Kutipan Dokumen:

:::

Ibnul Qayyim rahimahullah dalam Zaadul Ma'ad berkata,"Sebagian salafush shalih mengatakan, sesungguhnya al Qur`an turun supaya diamalkan. Maka jadikanlah membaca al Qur`an sebagai wujud pengamalannya. Oleh karena itu, Ahlul Qur`an adalah orang yang memahami al Qur`an dan mengamalkan yang terkandung di dalamnya, walaupun ia tidak menghafalkannya. Sedangkan orang yang menghafalnya namun tidak memahaminya, serta tidak mengamalkan kandungannya, maka dia bukan Ahlul Qur`an, meskipun dia mendudukkan huruf-hurufnya sebagaimana mendudukan busur panahnya (artinya, sangat perhatian terhadap huruf-hurufnya, Red).[19]

Oleh karena itu apabila seseorang ingin mendapatkan kecintaan dari Allah, maka hendaklah ia memiliki perhatian yang besar kepada al Qur`an, berusaha membacanya, merenugi dan mengamalkanya. Jika kita sudah bertekad untuk mengambil pelajaran darinya, maka hendaklah kita mengamalkan adab-adab berikut.

:::

Data yang direkam:

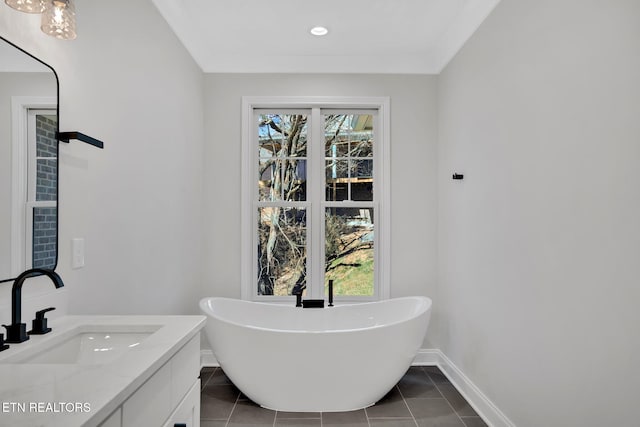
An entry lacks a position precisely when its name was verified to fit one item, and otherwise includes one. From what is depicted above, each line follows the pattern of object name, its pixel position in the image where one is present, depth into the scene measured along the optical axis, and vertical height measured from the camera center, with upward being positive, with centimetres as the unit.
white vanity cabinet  93 -49
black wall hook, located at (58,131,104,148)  153 +33
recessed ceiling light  294 +141
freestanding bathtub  239 -87
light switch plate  162 -13
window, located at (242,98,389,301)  349 +18
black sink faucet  116 -27
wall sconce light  135 +72
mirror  123 +19
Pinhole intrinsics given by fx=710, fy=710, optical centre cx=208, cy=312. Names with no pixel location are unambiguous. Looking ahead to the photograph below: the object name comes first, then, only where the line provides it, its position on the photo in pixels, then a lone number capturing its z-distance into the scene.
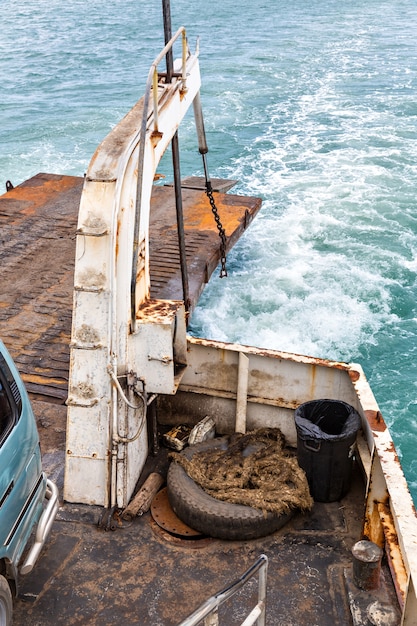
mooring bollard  4.72
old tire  5.34
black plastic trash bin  5.54
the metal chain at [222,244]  10.39
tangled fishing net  5.45
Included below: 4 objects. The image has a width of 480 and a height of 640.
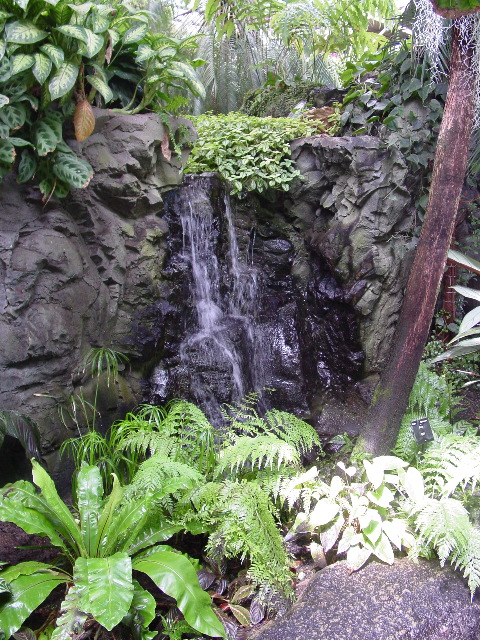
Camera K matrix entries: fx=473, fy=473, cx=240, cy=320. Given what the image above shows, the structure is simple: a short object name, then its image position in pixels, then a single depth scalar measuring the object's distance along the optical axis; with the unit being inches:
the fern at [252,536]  87.4
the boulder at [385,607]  76.0
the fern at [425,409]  119.9
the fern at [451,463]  95.9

:::

Terapkan Bacaan:
**a.** Menurut sebagian salafush shalih dalam kutipan dokumen, untuk tujuan apa al Qur`an turun?
**b.** Tentukan apakah setiap pernyataan berikut sesuai dengan kutipan dokumen. Jawab ya atau tidak, lalu kutip kata-kata penentunya. (i) Orang yang menghafal al Qur`an tetapi tidak memahami dan tidak mengamalkannya tetap termasuk Ahlul Qur`an. (ii) Seseorang dapat disebut Ahlul Qur`an meskipun tidak menghafalkannya. (iii) Perkataan Ibnul Qayyim tersebut terdapat dalam Zaadul Ma'ad.
**c.** Tuliskan lanjutan kutipan dokumen tentang pengamalan al Qur`an ini, dimulai setelah kalimat terakhirnya.
Data tersebut tidak berhubungan dengan kutipan dokumen.

Kunci Jawaban:
**a.** Al Qur`an turun supaya diamalkan.

**b.**
(i) Tidak: "maka dia bukan Ahlul Qur`an"
(ii) Ya: "walaupun ia tidak menghafalkannya"
(iii) Ya: "Ibnul Qayyim rahimahullah dalam Zaadul Ma'ad berkata"

**c.**
ADAB-ADAB MEMBACA AL QUR`AN
Imam an Nawawi menyebutkan di dalam kitabnya, at Tibyan, (tentang) beberapa adab-adab dan hukum saat membaca al Qur`an. Di antaranya adalah :

1. Ikhlas, hanya mengharap pahala dari Allah Azza wa Jalla dan menyadari bahwasannya ia sedang berkomunikasi dengan Allah.
2. Membersihkan mulutnya dengan siwak atau sejenisnya.
3. Bagi orang yang junub dan haid, diharamkan membaca al Qur`an, baik semuanya atau sebagiannya, kecuali apabila bacaan tersebut merupakan salah satu dzikir pagi dan petang, atau dzikir secara mutlak yang disunnahkan bagi seseorang untuk membacanya.
4. Seseorang yang membaca al Qur`an, hendaklah membacanya di tempat yang bersih dan lebih utama melakukannya di masjid. Karena di masjid, kebersihan dan kemuliaan tempat menyatu.
5. Ketika membaca al Qur`an, hendaknya menghadap kiblat, kemudian duduk dengan tenang. Dan boleh membaca al Qur`an dengan duduk atau dengan merebahkan badan. Tetapi, cara yang pertama lebih utama.
6. Apabila memulai membaca al Qur`an, disunnahkan membaca ta'awudz disertai dengan membaca Basmalah di setiap awal surat, kecuali surat Bara'ah (At Taubah). Demikian ini yang dikatakan jumhur ulama.
7. Konsentrasi saat membacanya.
8. Menghadirkan perasaan takut kepada Allah k saat membacanya.
9. Membacanya dengan tartil. Dan para ulama telah sepakat tentang sunnahnya tartil, berdasarkan firman Allah :

"Dan bacalah al Qur`an itu dengan tartil (perlahan-lahan)". [al Muzammil/73:4]
.
Dan karena membaca dengan tartil lebih menghargai dan lebih memberikan pengaruh dibandingkan membacanya dengan cepat.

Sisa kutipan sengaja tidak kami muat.